*** Opening Information shown ***

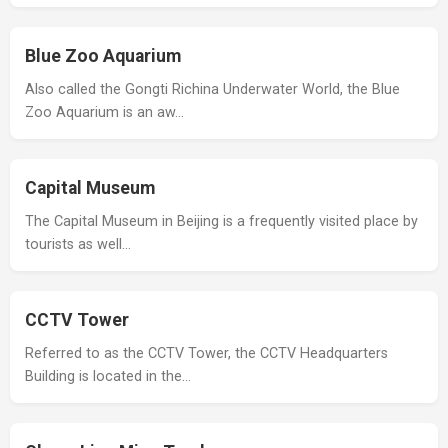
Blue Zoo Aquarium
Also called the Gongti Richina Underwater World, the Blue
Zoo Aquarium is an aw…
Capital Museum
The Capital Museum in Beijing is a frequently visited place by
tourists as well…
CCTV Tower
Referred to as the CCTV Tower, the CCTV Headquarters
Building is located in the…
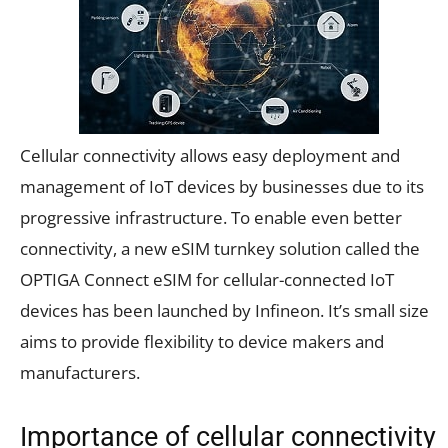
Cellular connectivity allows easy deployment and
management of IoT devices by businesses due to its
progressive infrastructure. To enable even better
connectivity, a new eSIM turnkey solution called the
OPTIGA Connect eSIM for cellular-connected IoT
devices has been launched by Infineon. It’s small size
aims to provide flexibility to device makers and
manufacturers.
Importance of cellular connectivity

*** Closing Information shown ***
*** Opening Information shown ***

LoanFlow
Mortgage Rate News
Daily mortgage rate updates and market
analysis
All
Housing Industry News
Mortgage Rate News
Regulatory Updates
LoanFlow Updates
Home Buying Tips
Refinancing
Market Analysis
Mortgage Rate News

*** Closing Information shown ***
*** Opening Information shown ***

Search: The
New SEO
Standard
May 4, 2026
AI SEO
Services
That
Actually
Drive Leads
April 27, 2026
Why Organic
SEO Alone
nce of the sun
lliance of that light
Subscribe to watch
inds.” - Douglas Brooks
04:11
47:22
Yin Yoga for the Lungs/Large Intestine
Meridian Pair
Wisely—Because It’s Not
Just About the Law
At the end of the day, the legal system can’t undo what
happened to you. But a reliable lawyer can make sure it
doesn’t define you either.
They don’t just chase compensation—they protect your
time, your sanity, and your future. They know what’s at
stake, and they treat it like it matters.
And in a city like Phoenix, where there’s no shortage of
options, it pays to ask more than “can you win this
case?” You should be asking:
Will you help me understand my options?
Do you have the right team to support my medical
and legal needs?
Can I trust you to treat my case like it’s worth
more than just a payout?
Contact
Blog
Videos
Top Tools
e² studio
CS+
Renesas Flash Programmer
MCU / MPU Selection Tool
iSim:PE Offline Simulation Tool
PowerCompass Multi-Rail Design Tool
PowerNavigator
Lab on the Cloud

*** Closing Information shown ***

In the records above, find the line with "Blue Zoo Aquarium" and the line with "Importance of cellular connectivity"; please transcribe exactly those two lines and all lines between them, omitting any picture.

Blue Zoo Aquarium
Also called the Gongti Richina Underwater World, the Blue
Zoo Aquarium is an aw…
Capital Museum
The Capital Museum in Beijing is a frequently visited place by
tourists as well…
CCTV Tower
Referred to as the CCTV Tower, the CCTV Headquarters
Building is located in the…
Cellular connectivity allows easy deployment and
management of IoT devices by businesses due to its
progressive infrastructure. To enable even better
connectivity, a new eSIM turnkey solution called the
OPTIGA Connect eSIM for cellular-connected IoT
devices has been launched by Infineon. It’s small size
aims to provide flexibility to device makers and
manufacturers.
Importance of cellular connectivity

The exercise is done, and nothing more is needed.